**Raw data:**
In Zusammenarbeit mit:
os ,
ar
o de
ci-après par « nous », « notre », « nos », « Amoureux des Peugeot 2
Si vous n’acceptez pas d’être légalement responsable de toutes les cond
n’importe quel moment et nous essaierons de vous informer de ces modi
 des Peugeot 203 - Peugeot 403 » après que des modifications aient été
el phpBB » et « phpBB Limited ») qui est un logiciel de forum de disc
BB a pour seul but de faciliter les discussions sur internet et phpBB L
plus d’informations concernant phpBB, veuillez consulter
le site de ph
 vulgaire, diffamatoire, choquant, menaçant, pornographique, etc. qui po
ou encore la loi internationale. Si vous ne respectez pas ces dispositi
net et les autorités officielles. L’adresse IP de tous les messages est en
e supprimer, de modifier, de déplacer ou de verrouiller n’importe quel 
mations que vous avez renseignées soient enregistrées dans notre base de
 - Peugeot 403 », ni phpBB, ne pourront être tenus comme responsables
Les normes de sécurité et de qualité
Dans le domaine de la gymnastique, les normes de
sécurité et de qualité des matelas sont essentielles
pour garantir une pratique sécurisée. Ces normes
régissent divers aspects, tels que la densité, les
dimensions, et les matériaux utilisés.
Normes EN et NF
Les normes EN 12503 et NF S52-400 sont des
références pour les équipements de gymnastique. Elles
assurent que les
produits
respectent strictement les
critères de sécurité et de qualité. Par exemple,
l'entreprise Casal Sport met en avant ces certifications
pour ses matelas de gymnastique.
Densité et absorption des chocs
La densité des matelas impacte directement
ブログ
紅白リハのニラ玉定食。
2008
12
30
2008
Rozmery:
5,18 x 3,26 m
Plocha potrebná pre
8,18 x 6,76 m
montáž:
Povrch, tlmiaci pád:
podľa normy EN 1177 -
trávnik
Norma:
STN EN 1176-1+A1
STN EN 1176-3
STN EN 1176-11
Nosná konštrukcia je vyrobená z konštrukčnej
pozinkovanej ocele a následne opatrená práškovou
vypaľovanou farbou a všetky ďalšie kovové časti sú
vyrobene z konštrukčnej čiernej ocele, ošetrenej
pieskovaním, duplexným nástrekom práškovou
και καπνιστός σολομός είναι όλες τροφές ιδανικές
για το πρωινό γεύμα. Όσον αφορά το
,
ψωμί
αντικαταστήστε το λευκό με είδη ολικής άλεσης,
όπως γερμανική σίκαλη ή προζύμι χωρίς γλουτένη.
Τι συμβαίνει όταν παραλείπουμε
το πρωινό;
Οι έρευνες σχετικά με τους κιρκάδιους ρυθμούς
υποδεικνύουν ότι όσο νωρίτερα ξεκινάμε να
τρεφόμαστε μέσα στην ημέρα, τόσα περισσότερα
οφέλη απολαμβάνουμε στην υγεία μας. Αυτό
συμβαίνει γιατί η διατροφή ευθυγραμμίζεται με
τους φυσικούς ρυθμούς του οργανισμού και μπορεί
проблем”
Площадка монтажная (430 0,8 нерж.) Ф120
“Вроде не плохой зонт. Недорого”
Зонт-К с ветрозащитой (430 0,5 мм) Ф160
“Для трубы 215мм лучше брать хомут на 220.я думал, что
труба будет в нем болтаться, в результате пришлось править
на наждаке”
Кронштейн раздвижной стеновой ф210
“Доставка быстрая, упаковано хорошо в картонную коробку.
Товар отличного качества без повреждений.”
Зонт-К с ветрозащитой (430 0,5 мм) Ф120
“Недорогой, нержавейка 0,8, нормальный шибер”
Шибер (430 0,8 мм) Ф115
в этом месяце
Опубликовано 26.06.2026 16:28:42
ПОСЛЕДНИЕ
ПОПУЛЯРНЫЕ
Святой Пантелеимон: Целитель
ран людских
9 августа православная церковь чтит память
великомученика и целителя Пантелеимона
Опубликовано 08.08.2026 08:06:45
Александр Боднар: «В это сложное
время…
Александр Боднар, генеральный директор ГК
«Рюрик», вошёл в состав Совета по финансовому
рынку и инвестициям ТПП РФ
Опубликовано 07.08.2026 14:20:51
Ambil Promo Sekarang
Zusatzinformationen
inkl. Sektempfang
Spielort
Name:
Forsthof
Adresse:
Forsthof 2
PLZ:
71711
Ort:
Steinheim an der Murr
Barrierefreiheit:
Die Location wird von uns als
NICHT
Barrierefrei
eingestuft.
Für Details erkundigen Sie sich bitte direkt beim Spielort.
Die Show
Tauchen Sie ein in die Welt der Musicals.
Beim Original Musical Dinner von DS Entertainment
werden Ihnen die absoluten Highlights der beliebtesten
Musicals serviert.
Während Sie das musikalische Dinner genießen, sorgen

**Written task:** Go through all the items and change every "Опубликовано" to "Дата публикации", leaving everything else the same.

**Response to the task:**
In Zusammenarbeit mit:
os ,
ar
o de
ci-après par « nous », « notre », « nos », « Amoureux des Peugeot 2
Si vous n’acceptez pas d’être légalement responsable de toutes les cond
n’importe quel moment et nous essaierons de vous informer de ces modi
 des Peugeot 203 - Peugeot 403 » après que des modifications aient été
el phpBB » et « phpBB Limited ») qui est un logiciel de forum de disc
BB a pour seul but de faciliter les discussions sur internet et phpBB L
plus d’informations concernant phpBB, veuillez consulter
le site de ph
 vulgaire, diffamatoire, choquant, menaçant, pornographique, etc. qui po
ou encore la loi internationale. Si vous ne respectez pas ces dispositi
net et les autorités officielles. L’adresse IP de tous les messages est en
e supprimer, de modifier, de déplacer ou de verrouiller n’importe quel 
mations que vous avez renseignées soient enregistrées dans notre base de
 - Peugeot 403 », ni phpBB, ne pourront être tenus comme responsables
Les normes de sécurité et de qualité
Dans le domaine de la gymnastique, les normes de
sécurité et de qualité des matelas sont essentielles
pour garantir une pratique sécurisée. Ces normes
régissent divers aspects, tels que la densité, les
dimensions, et les matériaux utilisés.
Normes EN et NF
Les normes EN 12503 et NF S52-400 sont des
références pour les équipements de gymnastique. Elles
assurent que les
produits
respectent strictement les
critères de sécurité et de qualité. Par exemple,
l'entreprise Casal Sport met en avant ces certifications
pour ses matelas de gymnastique.
Densité et absorption des chocs
La densité des matelas impacte directement
ブログ
紅白リハのニラ玉定食。
2008
12
30
2008
Rozmery:
5,18 x 3,26 m
Plocha potrebná pre
8,18 x 6,76 m
montáž:
Povrch, tlmiaci pád:
podľa normy EN 1177 -
trávnik
Norma:
STN EN 1176-1+A1
STN EN 1176-3
STN EN 1176-11
Nosná konštrukcia je vyrobená z konštrukčnej
pozinkovanej ocele a následne opatrená práškovou
vypaľovanou farbou a všetky ďalšie kovové časti sú
vyrobene z konštrukčnej čiernej ocele, ošetrenej
pieskovaním, duplexným nástrekom práškovou
και καπνιστός σολομός είναι όλες τροφές ιδανικές
για το πρωινό γεύμα. Όσον αφορά το
,
ψωμί
αντικαταστήστε το λευκό με είδη ολικής άλεσης,
όπως γερμανική σίκαλη ή προζύμι χωρίς γλουτένη.
Τι συμβαίνει όταν παραλείπουμε
το πρωινό;
Οι έρευνες σχετικά με τους κιρκάδιους ρυθμούς
υποδεικνύουν ότι όσο νωρίτερα ξεκινάμε να
τρεφόμαστε μέσα στην ημέρα, τόσα περισσότερα
οφέλη απολαμβάνουμε στην υγεία μας. Αυτό
συμβαίνει γιατί η διατροφή ευθυγραμμίζεται με
τους φυσικούς ρυθμούς του οργανισμού και μπορεί
проблем”
Площадка монтажная (430 0,8 нерж.) Ф120
“Вроде не плохой зонт. Недорого”
Зонт-К с ветрозащитой (430 0,5 мм) Ф160
“Для трубы 215мм лучше брать хомут на 220.я думал, что
труба будет в нем болтаться, в результате пришлось править
на наждаке”
Кронштейн раздвижной стеновой ф210
“Доставка быстрая, упаковано хорошо в картонную коробку.
Товар отличного качества без повреждений.”
Зонт-К с ветрозащитой (430 0,5 мм) Ф120
“Недорогой, нержавейка 0,8, нормальный шибер”
Шибер (430 0,8 мм) Ф115
в этом месяце
Дата публикации 26.06.2026 16:28:42
ПОСЛЕДНИЕ
ПОПУЛЯРНЫЕ
Святой Пантелеимон: Целитель
ран людских
9 августа православная церковь чтит память
великомученика и целителя Пантелеимона
Дата публикации 08.08.2026 08:06:45
Александр Боднар: «В это сложное
время…
Александр Боднар, генеральный директор ГК
«Рюрик», вошёл в состав Совета по финансовому
рынку и инвестициям ТПП РФ
Дата публикации 07.08.2026 14:20:51
Ambil Promo Sekarang
Zusatzinformationen
inkl. Sektempfang
Spielort
Name:
Forsthof
Adresse:
Forsthof 2
PLZ:
71711
Ort:
Steinheim an der Murr
Barrierefreiheit:
Die Location wird von uns als
NICHT
Barrierefrei
eingestuft.
Für Details erkundigen Sie sich bitte direkt beim Spielort.
Die Show
Tauchen Sie ein in die Welt der Musicals.
Beim Original Musical Dinner von DS Entertainment
werden Ihnen die absoluten Highlights der beliebtesten
Musicals serviert.
Während Sie das musikalische Dinner genießen, sorgen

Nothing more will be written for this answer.